Başbakan Binali Yıldırım Ankara'da iftar programında konuştu. Başbakan Yıldırım'ın konuşmasından satır başları şöyle:
Halkın içinden geldik ama iktidara gelince geldiğimiz yeri unutmadık.
Türkiye'nin içinde bulunduğu zor şartlarda AK Parti gibi bir sigortası var.
Bundan böyle bulunduğumuz bölgeden dolayı, bölgedeki sorumluluğumuzdan dolayı dostlukları arttıracağız, düşmanlıkları azaltacağız.
Dün İngiltere'de bir referandum oldu. Konusu İngiltere'nin AB'de kalacak mı, yoksa ayrılacak mı? Çok sert kampanyalar yapıldı ve hatta bir milletvekili de hayatını kaybetti.
ABUK SUBUK LAFLAR ETTİ
Ne yazık ki İngiltere gibi NATO'da müttefikimiz olan bir ülkenin başbakanı, sadece referandumda "evet" oylarını arttırabilmek adına, Türkiye'yi kampanyasının merkezine koydu. Abuk sabuk laflar etti.
Doğrusu bu millet olarak bizi üzdü, canımızı da sıktı ama İngiltere'nin seçmenleri onun söylediği lafların tersine karar verdi. Bir anlamda kendi iradelerini ortaya koydular, bir anlamda da Türkiye'nin sayın Cameron'un düşündüğü gibi bir millet olmadığını teyit etmiş oldular.
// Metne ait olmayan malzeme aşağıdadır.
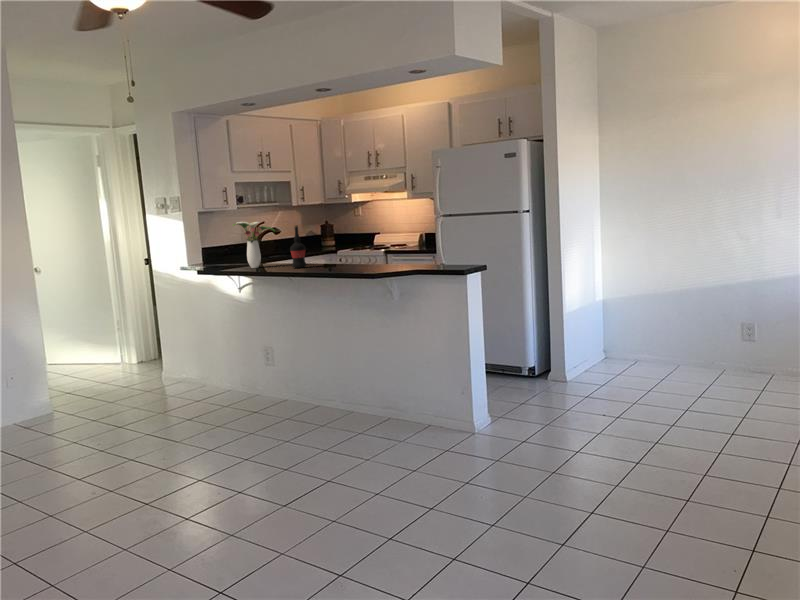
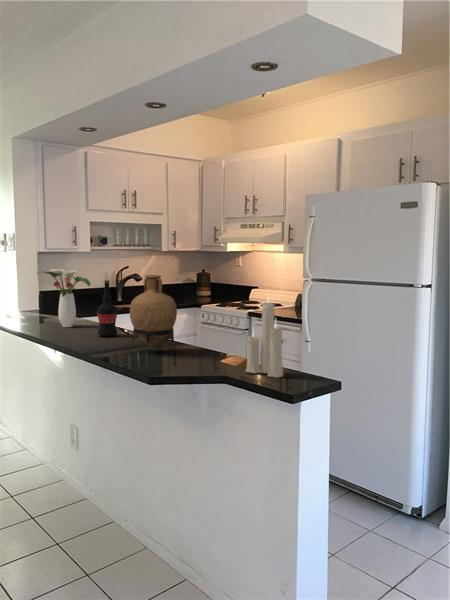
vase: none [332,215,365,268] -> present [130,275,177,347]
candle: none [425,215,449,268] -> present [246,302,283,378]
AB buradan çok önemli dersler çıkarması gerekiyor. İngiltere gibi birliğin çok önemli bir üyesinin neden bu noktaya geldiğini derinlemesine incelenmesi gereği ortaya çıkıyor. AB son zamanlarda kucaklayıcı ve kuşatıcı olmak yerine, duvarlarını tahkim ederek kendi içinde kapanma yolunu tercih etmiştir.
Mülteci dramında gördüğümüz manzara budur. Avrupalılar maalesef burada sınıfta kalmışlardır.
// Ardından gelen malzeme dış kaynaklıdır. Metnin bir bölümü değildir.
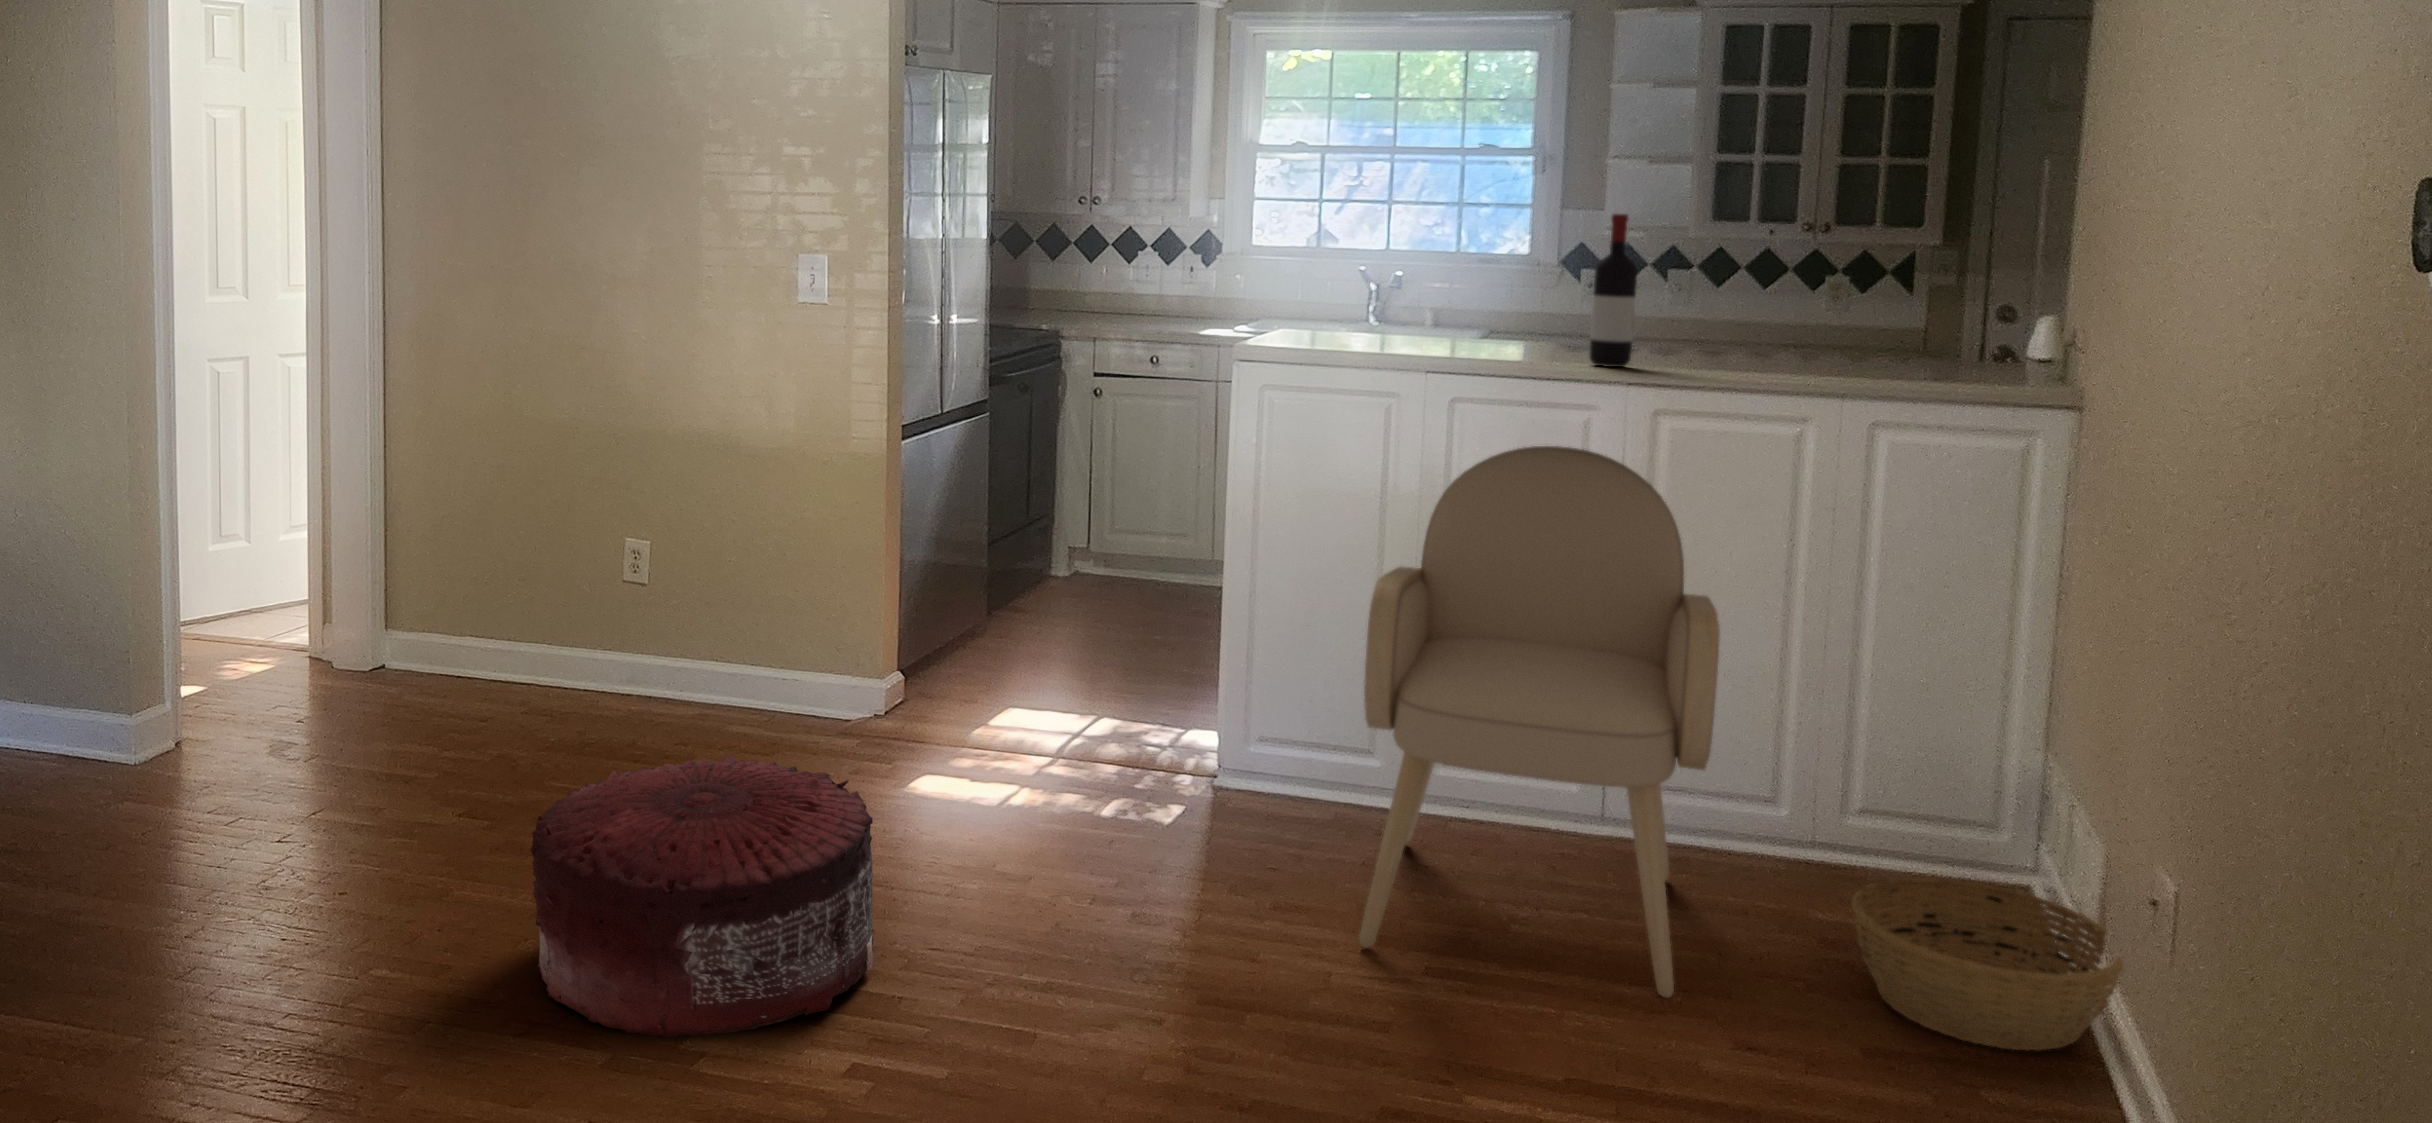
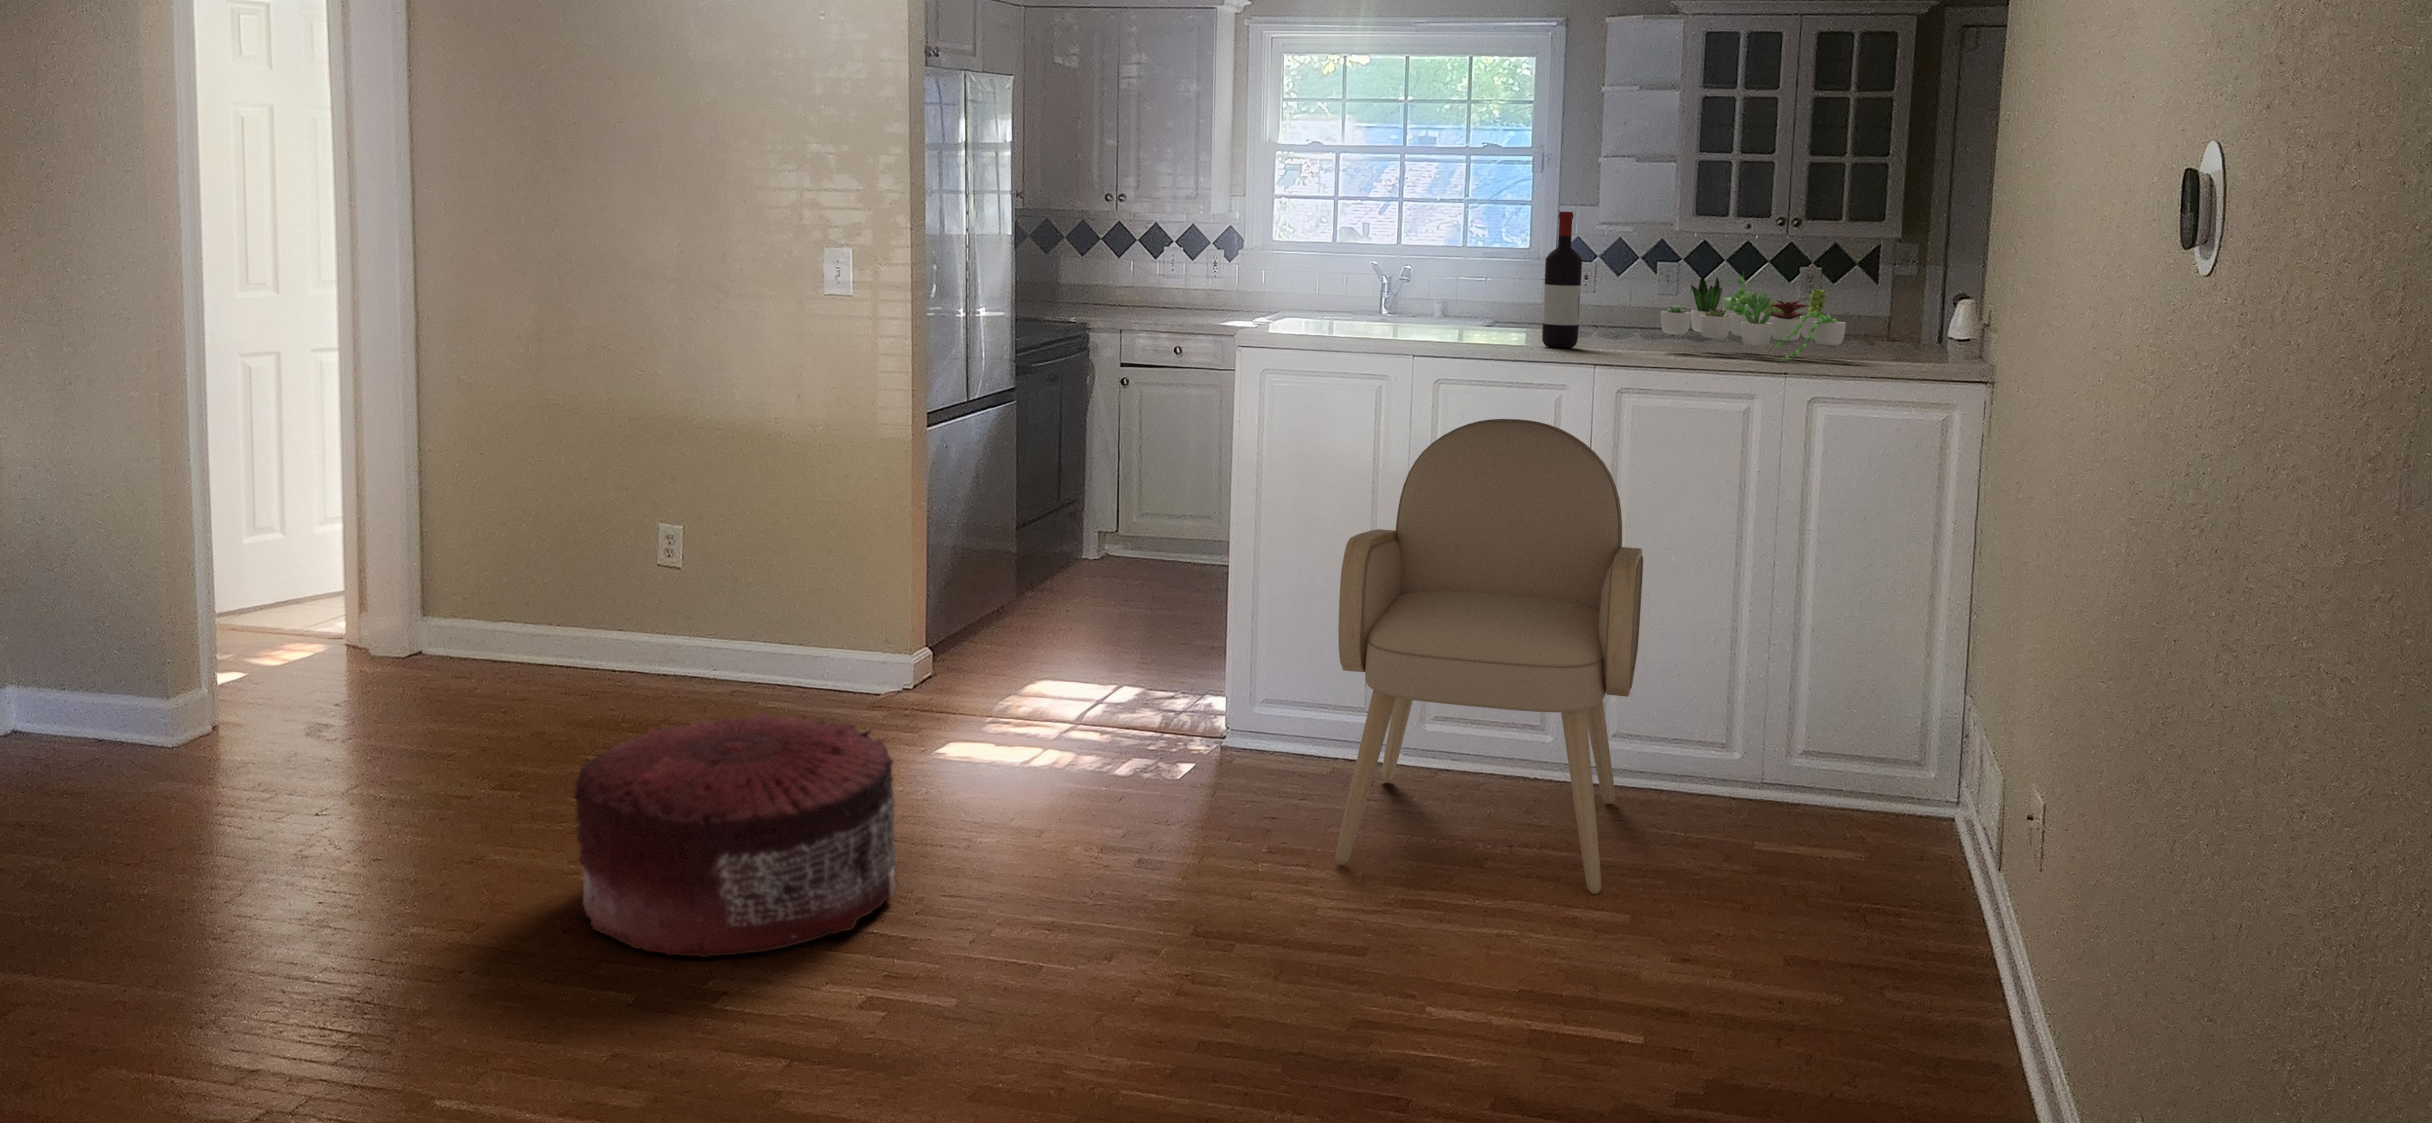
succulent plant: none [1707,281,1958,387] -> present [1661,276,1846,362]
basket: present [1851,877,2123,1050] -> none [1751,785,1969,921]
AB ile bu anlamda biz bir anlaşma yaptık. Bu anlaşmanın iki tane önemli maddesi var; biri geri kabul anlaşması, diğeri de vize muafiyetinin Haziran sonuna çekilmesi, bir diğeri de Türkiye'nin üstlendiği mülteciler nedeniyle mali yükün hafifletilmesi. Ne yazık ki Avrupa bir kez daha samimiyet sınavını geçemedi.
Avrupa Birliği, birçok yasal düzenlemeyi de yapmamıza rağmen, gün yaklaştığında yeni şartlar ortaya sürmeye başladılar. Türkiye'nin birliğinden beraberliğinden, toprak bütünlüğünden daha önemli bir şey yoktur. Hiçbir kolaylık, vize muafiyeti, asla ve asla terörle mücadele konusundaki kararlılığımızla müzakere konusu yapılamaz.